Problem requirements: All of the data that follows should be output again without any alteration.

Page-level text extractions

■ ■ ■ ■ ■

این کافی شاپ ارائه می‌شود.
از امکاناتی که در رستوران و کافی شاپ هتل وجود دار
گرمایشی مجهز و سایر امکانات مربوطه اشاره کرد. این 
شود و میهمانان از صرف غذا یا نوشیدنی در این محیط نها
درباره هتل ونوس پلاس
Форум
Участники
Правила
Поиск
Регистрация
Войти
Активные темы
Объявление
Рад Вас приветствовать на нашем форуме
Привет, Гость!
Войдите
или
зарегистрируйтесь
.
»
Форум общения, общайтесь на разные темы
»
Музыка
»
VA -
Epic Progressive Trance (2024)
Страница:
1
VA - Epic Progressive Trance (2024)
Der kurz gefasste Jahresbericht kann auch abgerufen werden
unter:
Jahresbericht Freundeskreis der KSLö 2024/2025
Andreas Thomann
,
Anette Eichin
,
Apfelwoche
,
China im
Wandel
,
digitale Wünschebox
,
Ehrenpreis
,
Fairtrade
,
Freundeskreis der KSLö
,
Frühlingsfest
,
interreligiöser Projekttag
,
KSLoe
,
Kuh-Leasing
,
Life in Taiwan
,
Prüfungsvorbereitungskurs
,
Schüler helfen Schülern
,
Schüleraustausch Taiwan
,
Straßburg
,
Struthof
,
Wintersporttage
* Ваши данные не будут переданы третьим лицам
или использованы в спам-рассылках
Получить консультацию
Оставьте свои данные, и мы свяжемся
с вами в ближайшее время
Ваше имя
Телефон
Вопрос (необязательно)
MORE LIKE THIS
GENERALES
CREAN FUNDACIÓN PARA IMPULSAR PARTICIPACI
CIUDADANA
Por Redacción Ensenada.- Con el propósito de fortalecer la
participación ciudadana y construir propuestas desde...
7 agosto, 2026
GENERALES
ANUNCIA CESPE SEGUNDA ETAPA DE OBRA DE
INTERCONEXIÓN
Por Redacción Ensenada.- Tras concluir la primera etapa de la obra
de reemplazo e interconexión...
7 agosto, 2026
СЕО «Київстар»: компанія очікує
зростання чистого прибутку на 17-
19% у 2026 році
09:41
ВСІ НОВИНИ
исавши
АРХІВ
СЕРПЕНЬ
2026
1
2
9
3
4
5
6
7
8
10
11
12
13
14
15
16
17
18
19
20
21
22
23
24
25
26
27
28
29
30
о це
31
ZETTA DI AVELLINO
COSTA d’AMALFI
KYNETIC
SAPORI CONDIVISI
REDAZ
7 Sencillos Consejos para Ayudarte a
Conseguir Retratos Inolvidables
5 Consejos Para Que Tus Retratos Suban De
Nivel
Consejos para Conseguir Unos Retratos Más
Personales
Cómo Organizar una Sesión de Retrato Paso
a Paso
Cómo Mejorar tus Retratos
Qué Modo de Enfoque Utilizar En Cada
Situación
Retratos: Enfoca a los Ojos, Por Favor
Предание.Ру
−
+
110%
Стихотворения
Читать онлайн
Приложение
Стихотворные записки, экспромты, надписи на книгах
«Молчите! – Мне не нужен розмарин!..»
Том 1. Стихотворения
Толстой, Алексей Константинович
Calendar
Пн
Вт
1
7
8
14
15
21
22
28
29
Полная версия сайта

■ ■ ■ ■ ■

Exercise answer:
این کافی شاپ ارائه می‌شود.
از امکاناتی که در رستوران و کافی شاپ هتل وجود دار
گرمایشی مجهز و سایر امکانات مربوطه اشاره کرد. این 
شود و میهمانان از صرف غذا یا نوشیدنی در این محیط نها
درباره هتل ونوس پلاس
Форум
Участники
Правила
Поиск
Регистрация
Войти
Активные темы
Объявление
Рад Вас приветствовать на нашем форуме
Привет, Гость!
Войдите
или
зарегистрируйтесь
.
»
Форум общения, общайтесь на разные темы
»
Музыка
»
VA -
Epic Progressive Trance (2024)
Страница:
1
VA - Epic Progressive Trance (2024)
Der kurz gefasste Jahresbericht kann auch abgerufen werden
unter:
Jahresbericht Freundeskreis der KSLö 2024/2025
Andreas Thomann
,
Anette Eichin
,
Apfelwoche
,
China im
Wandel
,
digitale Wünschebox
,
Ehrenpreis
,
Fairtrade
,
Freundeskreis der KSLö
,
Frühlingsfest
,
interreligiöser Projekttag
,
KSLoe
,
Kuh-Leasing
,
Life in Taiwan
,
Prüfungsvorbereitungskurs
,
Schüler helfen Schülern
,
Schüleraustausch Taiwan
,
Straßburg
,
Struthof
,
Wintersporttage
* Ваши данные не будут переданы третьим лицам
или использованы в спам-рассылках
Получить консультацию
Оставьте свои данные, и мы свяжемся
с вами в ближайшее время
Ваше имя
Телефон
Вопрос (необязательно)
MORE LIKE THIS
GENERALES
CREAN FUNDACIÓN PARA IMPULSAR PARTICIPACI
CIUDADANA
Por Redacción Ensenada.- Con el propósito de fortalecer la
participación ciudadana y construir propuestas desde...
7 agosto, 2026
GENERALES
ANUNCIA CESPE SEGUNDA ETAPA DE OBRA DE
INTERCONEXIÓN
Por Redacción Ensenada.- Tras concluir la primera etapa de la obra
de reemplazo e interconexión...
7 agosto, 2026
СЕО «Київстар»: компанія очікує
зростання чистого прибутку на 17-
19% у 2026 році
09:41
ВСІ НОВИНИ
исавши
АРХІВ
СЕРПЕНЬ
2026
1
2
9
3
4
5
6
7
8
10
11
12
13
14
15
16
17
18
19
20
21
22
23
24
25
26
27
28
29
30
о це
31
ZETTA DI AVELLINO
COSTA d’AMALFI
KYNETIC
SAPORI CONDIVISI
REDAZ
7 Sencillos Consejos para Ayudarte a
Conseguir Retratos Inolvidables
5 Consejos Para Que Tus Retratos Suban De
Nivel
Consejos para Conseguir Unos Retratos Más
Personales
Cómo Organizar una Sesión de Retrato Paso
a Paso
Cómo Mejorar tus Retratos
Qué Modo de Enfoque Utilizar En Cada
Situación
Retratos: Enfoca a los Ojos, Por Favor
Предание.Ру
−
+
110%
Стихотворения
Читать онлайн
Приложение
Стихотворные записки, экспромты, надписи на книгах
«Молчите! – Мне не нужен розмарин!..»
Том 1. Стихотворения
Толстой, Алексей Константинович
Calendar
Пн
Вт
1
7
8
14
15
21
22
28
29
Полная версия сайта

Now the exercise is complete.